Prawo i Sprawiedliwość rozważa referendum
Rząd Prawa i Sprawiedliwości wpisał do krajowego programy budowę dwóch dróg ekspresowych: Białystok – Augustów - Raczki oraz Białystok – Ełk. Obecni minsitrwie infrastruktury przekonują, że nie będzie na to zgody Komisji Europejskiej i środowisk ekologicznych. Dlatego proponuje ruszyć z budową drogi Białystok – Augustów – Suwałki identycznej jak ekspresowa, ale jej tak nie nazywać. Droga Białystok – Ełk z obwodnicami Moniek i Grajewa byłaby natomiast budowa w wariancie 2+1.

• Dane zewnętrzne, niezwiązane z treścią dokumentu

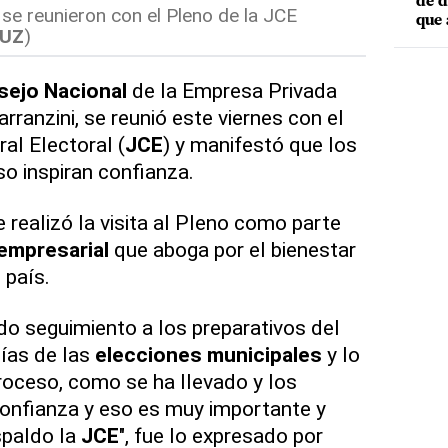
de d
se reunieron con el Pleno de la JCE
que 
RUZ
)
ejo Nacional
de la Empresa Privada
ranzini, se reunió este viernes con el
al Electoral (
JCE
) y manifestó que los
so inspiran confianza.
 realizó la visita al Pleno como parte
empresarial
que aboga por el bienestar
 país.
o seguimiento a los preparativos del
días de las
elecciones municipales
y lo
roceso, como se ha llevado y los
 confianza y eso es muy importante y
spaldo la
JCE
", fue lo expresado por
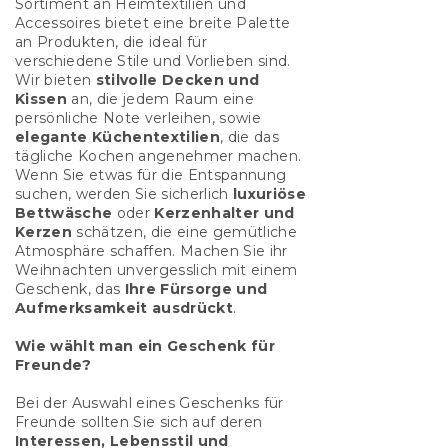
Sortiment an Heimtextilien und
Accessoires bietet eine breite Palette
an Produkten, die ideal für
verschiedene Stile und Vorlieben sind.
Wir bieten
stilvolle Decken und
Kissen
an, die jedem Raum eine
persönliche Note verleihen, sowie
elegante Küchentextilien
, die das
tägliche Kochen angenehmer machen.
Wenn Sie etwas für die Entspannung
suchen, werden Sie sicherlich
luxuriöse
Bettwäsche
oder
Kerzenhalter und
Kerzen
schätzen, die eine gemütliche
Atmosphäre schaffen. Machen Sie ihr
Weihnachten unvergesslich mit einem
Geschenk, das
Ihre Fürsorge und
Aufmerksamkeit ausdrückt
.
Wie wählt man ein Geschenk für
Freunde?
Bei der Auswahl eines Geschenks für
Freunde sollten Sie sich auf deren
Interessen, Lebensstil und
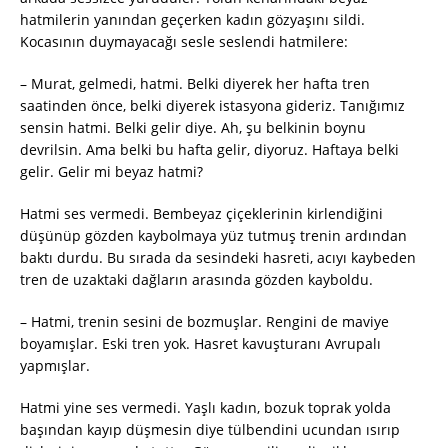
hatmilerin yanından geçerken kadın gözyaşını sildi.
Kocasının duymayacağı sesle seslendi hatmilere:
– Murat, gelmedi, hatmi. Belki diyerek her hafta tren
saatinden önce, belki diyerek istasyona gideriz. Tanığımız
sensin hatmi. Belki gelir diye. Ah, şu belkinin boynu
devrilsin. Ama belki bu hafta gelir, diyoruz. Haftaya belki
gelir. Gelir mi beyaz hatmi?
Hatmi ses vermedi. Bembeyaz çiçeklerinin kirlendiğini
düşünüp gözden kaybolmaya yüz tutmuş trenin ardından
baktı durdu. Bu sırada da sesindeki hasreti, acıyı kaybeden
tren de uzaktaki dağların arasında gözden kayboldu.
– Hatmi, trenin sesini de bozmuşlar. Rengini de maviye
boyamışlar. Eski tren yok. Hasret kavuşturanı Avrupalı
yapmışlar.
Hatmi yine ses vermedi. Yaşlı kadın, bozuk toprak yolda
başından kayıp düşmesin diye tülbendini ucundan ısırıp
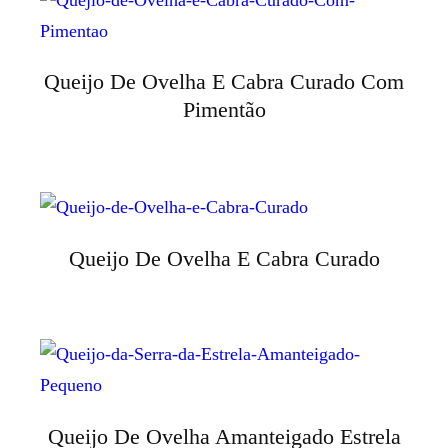
Queijo De Ovelha E Cabra Curado Com
Pimentão
Queijo De Ovelha E Cabra Curado
Queijo De Ovelha Amanteigado Estrela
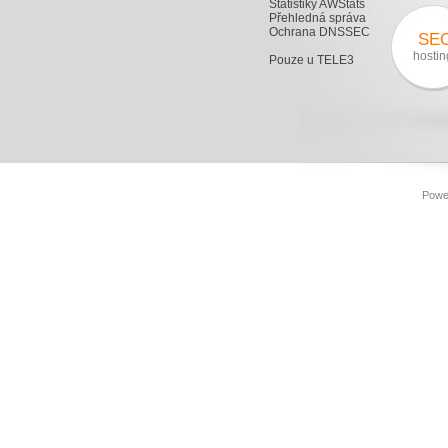
Statistiky AWStats
Přehledná správa
Ochrana DNSSEC
SE
hostin
Pouze u TELE3
Powe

- Walczymy o budowę dróg ekspresowych S16 Białystok-Ełk i S8 Białystok-Augustów! Rząd Donalda Tuska rezygnuje z rozbudowy tych dwóch odcinków w parametrach dróg ekspresowych, pozbawiając tym samym mieszkańców regionu szans na rozwój gospodarczy i zwiększenie bezpieczeństwa. Nie możemy na to pozwolić, dlatego zaproponowaliśmy referendum w tej sprawie – poinformował w minioną środę na konferencji w Knyszynie były marszałek województwa Artur Kosicki.
Wtórował mu szef struktur PiS w Podlaskiem Jacek Sasin:
- Mamy poczucie pewnego Déjà vu. W przeszłości budowa Via Carpatia w naszym regionie została zablokowana przez ówczesny rząd Donalda Tuska. Naprawdę nie przekonują nas stwierdzenia Ministra Klimczaka, że mają to być jakieś drogi nie ekspresowe, ale będą posiadały bezkolizyjne skrzyżowania, a chodzi przecież o zapewnienie bezpieczeństwa. Odcinek Białystok - Augustów to jedna z najbardziej niebezpiecznych tras, na której dochodzi do wypadków śmiertelnych.
Żądamy bezpieczeństwa dla kierowców i od tego nie odstąpimy. Będziemy pisać petycje, robić pikiety i nagłaśniać tą sprawę. Dołożymy wszelkich starań, aby zorganizować lokalne referendum i oddać decydujący głoś w ręce mieszkańców woj. podlaskiego
- Inwestycja, o której mówimy ma również znaczenie militarne w kontekście przemieszczania sił zbrojnych i obrony np. przesmyku suwalskiego – mówił minister infrastruktury w rządzie PiS Andrzej Adamczyk.
Były wiceminister infrastruktury w rządzie Zjednoczonej Prawicy Rafał Weber poinformował, że posłowie PiS wystąpili także o zwołanie posiedzenia sejmowej komisji infrastruktury poświęconego tym drogom.